The Dog Days of Summer
Living in Northwest Florida along the Gulf of Mexico, this particular dog-related idiom has precious little meaning. Sometimes April and December can be as hot around here as the Dog Days of Summer might be where you live. I have actually heard Dog Days of Summer referenced to mean those days that are so hot that you never seen a dog doing anything active. In reality, the term dates back to ancient times along the northern coast of the Mediterranean when Sirius, the Dog Star, would appear in conjunction with the sun near the end of summer.
Three Dog Night
Less an idiom for most people than one of rock music’s strangest band names. The band claimed that they got the idea for their unusual moniker from Australian aborigines. That may or may not be true, but the idiom almost certainly refers to a night so cold that sleeping in the company of three dogs is the only way to keep warm.
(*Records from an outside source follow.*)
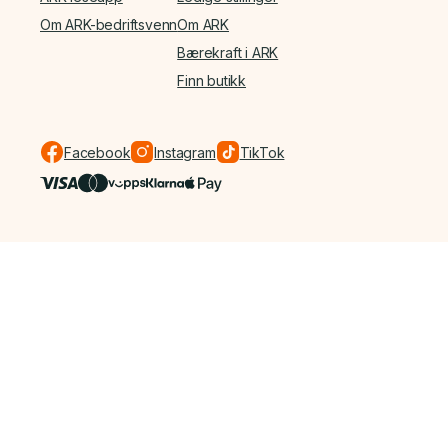
Om ARK-bedriftsvenn
Om ARK
Bærekraft i ARK
Finn butikk
Facebook
Instagram
TikTok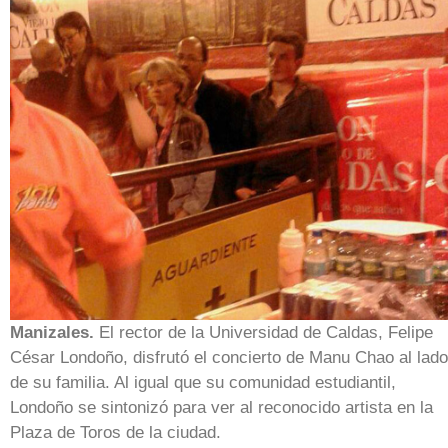
Manizales.
El rector de la Universidad de Caldas, Felipe
César Londoño, disfrutó el concierto de Manu Chao al lado
de su familia. Al igual que su comunidad estudiantil,
Londoño se sintonizó para ver al reconocido artista en la
Plaza de Toros de la ciudad.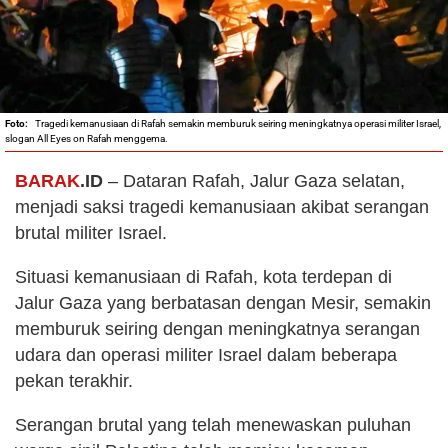
Tragedi kemanusiaan di Rafah semakin memburuk seiring meningkatnya operasi militer Israel,
slogan All Eyes on Rafah menggema.
BARAK
.ID
– Dataran Rafah, Jalur Gaza selatan,
menjadi saksi tragedi kemanusiaan akibat serangan
brutal militer Israel.
Situasi kemanusiaan di Rafah, kota terdepan di
Jalur Gaza yang berbatasan dengan Mesir, semakin
memburuk seiring dengan meningkatnya serangan
udara dan operasi militer Israel dalam beberapa
pekan terakhir.
Serangan brutal yang telah menewaskan puluhan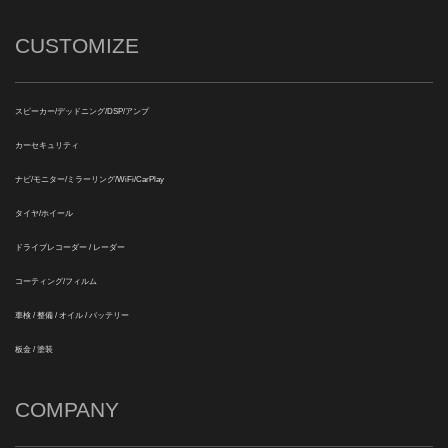
CUSTOMIZE
スピーカー/デッドニング/DSP/アンプ
カーセキュリティ
ナビ/モニター/ミラーリング/WiFi/CarPlay
タイヤ/ホイール
ドライブレコーダー / レーダー
コーティング/フィルム
車検 / 整備 / オイル / バッテリー
板金 / 塗装
COMPANY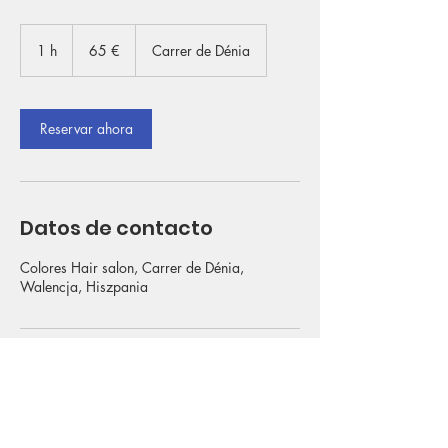
65
euros
1 h
1
65 €
Carrer de Dénia
Reservar ahora
Datos de contacto
Colores Hair salon, Carrer de Dénia,
Walencja, Hiszpania
Contacto:
Tel: 642 836 007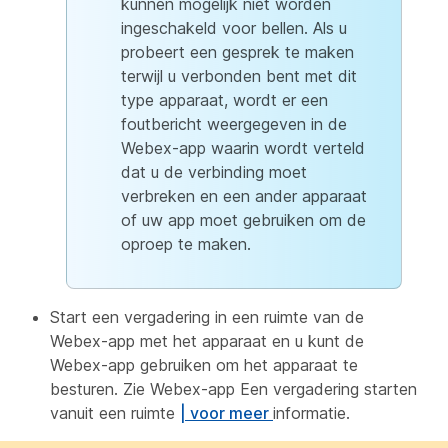
kunnen mogelijk niet worden
ingeschakeld voor bellen. Als u
probeert een gesprek te maken
terwijl u verbonden bent met dit
type apparaat, wordt er een
foutbericht weergegeven in de
Webex-app waarin wordt verteld
dat u de verbinding moet
verbreken en een ander apparaat
of uw app moet gebruiken om de
oproep te maken.
Start een vergadering in een ruimte van de
Webex-app met het apparaat en u kunt de
Webex-app gebruiken om het apparaat te
besturen. Zie Webex-app Een vergadering starten
vanuit een ruimte
| voor meer
informatie.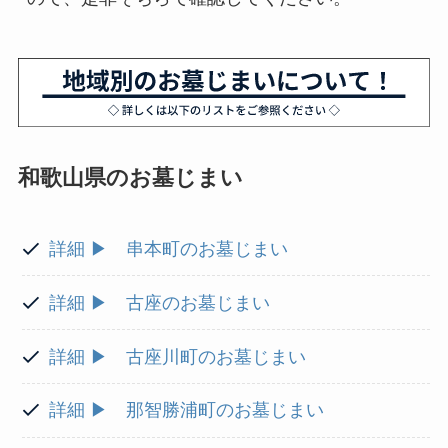
和歌山県のお墓じまい
詳細 ▶ 串本町のお墓じまい
詳細 ▶ 古座のお墓じまい
詳細 ▶ 古座川町のお墓じまい
詳細 ▶ 那智勝浦町のお墓じまい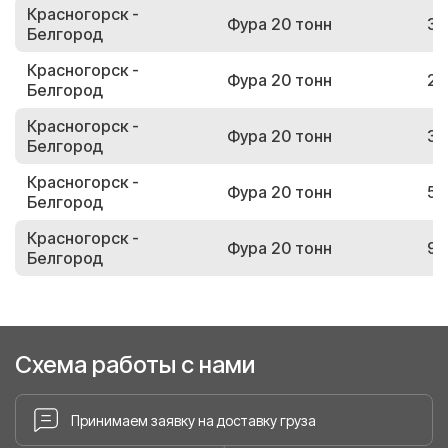
Красногорск -
Фура 20 тонн
34
Белгород
Красногорск -
Фура 20 тонн
21
Белгород
Красногорск -
Фура 20 тонн
34
Белгород
Красногорск -
Фура 20 тонн
52
Белгород
Красногорск -
Фура 20 тонн
93
Белгород
Схема работы с нами
Принимаем заявку на доставку груза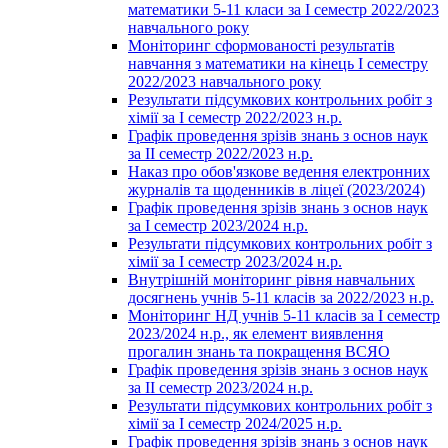
математики 5-11 класи за І семестр 2022/2023
навчального року
Моніторинг сформованості результатів
навчання з математики на кінець І семестру
2022/2023 навчального року
Результати підсумкових контрольних робіт з
хімії за І семестр 2022/2023 н.р.
Графік проведення зрізів знань з основ наук
за ІІ семестр 2022/2023 н.р.
Наказ про обов'язкове ведення електронних
журналів та щоденників в ліцеї (2023/2024)
Графік проведення зрізів знань з основ наук
за І семестр 2023/2024 н.р.
Результати підсумкових контрольних робіт з
хімії за І семестр 2023/2024 н.р.
Внутрішній моніторинг рівня навчальних
досягнень учнів 5-11 класів за 2022/2023 н.р.
Моніторинг НД учнів 5-11 класів за І семестр
2023/2024 н.р., як елемент виявлення
прогалин знань та покращення ВСЯО
Графік проведення зрізів знань з основ наук
за ІІ семестр 2023/2024 н.р.
Результати підсумкових контрольних робіт з
хімії за І семестр 2024/2025 н.р.
Графік проведення зрізів знань з основ наук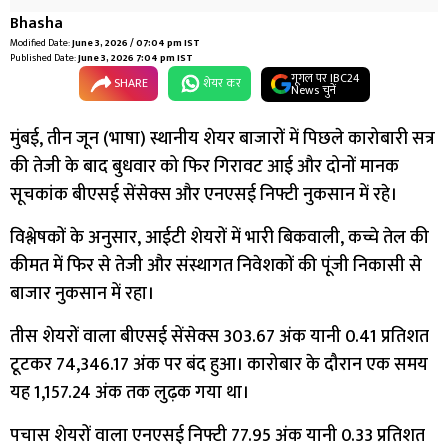
Bhasha
Modified Date:
June 3, 2026 / 07:04 pm IST
Published Date:
June 3, 2026 7:04 pm IST
गूगल पर IBC24
SHARE
शेयर कर
News चुनें
मुंबई, तीन जून (भाषा) स्थानीय शेयर बाजारों में पिछले कारोबारी सत्र
की तेजी के बाद बुधवार को फिर गिरावट आई और दोनों मानक
सूचकांक बीएसई सेंसेक्स और एनएसई निफ्टी नुकसान में रहे।
विश्लेषकों के अनुसार, आईटी शेयरों में भारी बिकवाली, कच्चे तेल की
कीमत में फिर से तेजी और संस्थागत निवेशकों की पूंजी निकासी से
बाजार नुकसान में रहा।
तीस शेयरों वाला बीएसई सेंसेक्स 303.67 अंक यानी 0.41 प्रतिशत
टूटकर 74,346.17 अंक पर बंद हुआ। कारोबार के दौरान एक समय
यह 1,157.24 अंक तक लुढ़क गया था।
पचास शेयरों वाला एनएसई निफ्टी 77.95 अंक यानी 0.33 प्रतिशत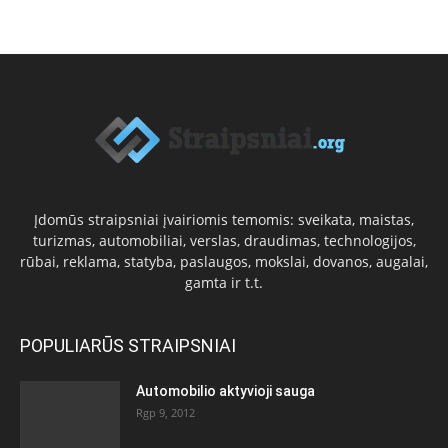
Įdomūs straipsniai įvairiomis temomis: sveikata, maistas,
turizmas, automobiliai, verslas, draudimas, technologijos,
rūbai, reklama, statyba, paslaugos, mokslai, dovanos, augalai,
gamta ir t.t.
POPULIARŪS STRAIPSNIAI
Automobilio aktyvioji sauga
Rgp 9, 2012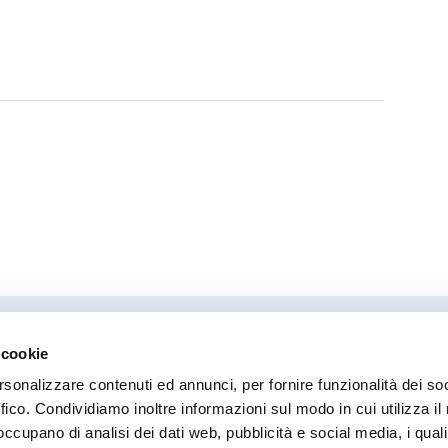
 cookie
Direttore responsabile
Coor
rsonalizzare contenuti ed annunci, per fornire funzionalità dei so
Stefano Modena
Moni
ffico. Condividiamo inoltre informazioni sul modo in cui utilizza il 
Ilari
 occupano di analisi dei dati web, pubblicità e social media, i qual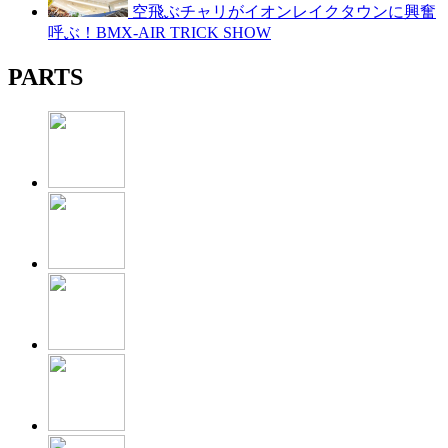
空飛ぶチャリがイオンレイクタウンに興奮
呼ぶ！BMX-AIR TRICK SHOW
PARTS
Although I can barely tolerate the sterility-inducing sound of Gloria’s voice on “Modern Family” I do love her view of what a doggie-dog world would be. You see, English is her second language and idioms do not translate quite so easily so she gets a little confused. Seriously, though, could you explain what a dog-eat-dog world is a foreigner? The actual origination of this dog-referencing English idiom is up for grabs, but those who speak the language have no trouble understanding it: it’s Ayn Rand on Tea Party steroids telling the world that the key to success is to stamp out the weak competition and lie, cheat or steal to get ahead of those who are better than you.
In the Doghouse
If you have heard that “in the doghouse” traces back to “Peter Pan” prepare to be disappointed. According to Phrases.org , it is easy enough to debunk that myth. The same web site interestingly points out “in the doghouse” is pretty much an idiom unique to American English. To be there essentially means that you have seriously screwed up. I would further the notion that not only is this dog idiom mainly heard in America, but that it is probably heard 90% of the time in reference to a man who has done something his wife disapproves of so much that the doghouse become an active metaphor for the couch. I would have trouble coming up with very many examples of a character saying he’s in the doghouse in American movies or TV shows that don’t have something to do with marital problems that result in separate sleeping locations.
A Dog’s Breakfast
On the other hand, “a dog’s breakfast” seems to be an English idiom expressed very seldomly in America compared to its popularity in countries which have produced big screen James Bonds. So what is a dog’s breakfast, anyway? Pretty much anything he can find. A dog making his way through a neigborhood after a good night’s sleep may piece together a breakfast from leftover kibble, some cheese stuck to the lid of a pizza box, a three-day old half-eaten hamburger and what’s left at the bottom of a jar of peanut butter. All those things separately may have made for a great meal for someone, but for the dog it’s just a smorgasbord of garbage.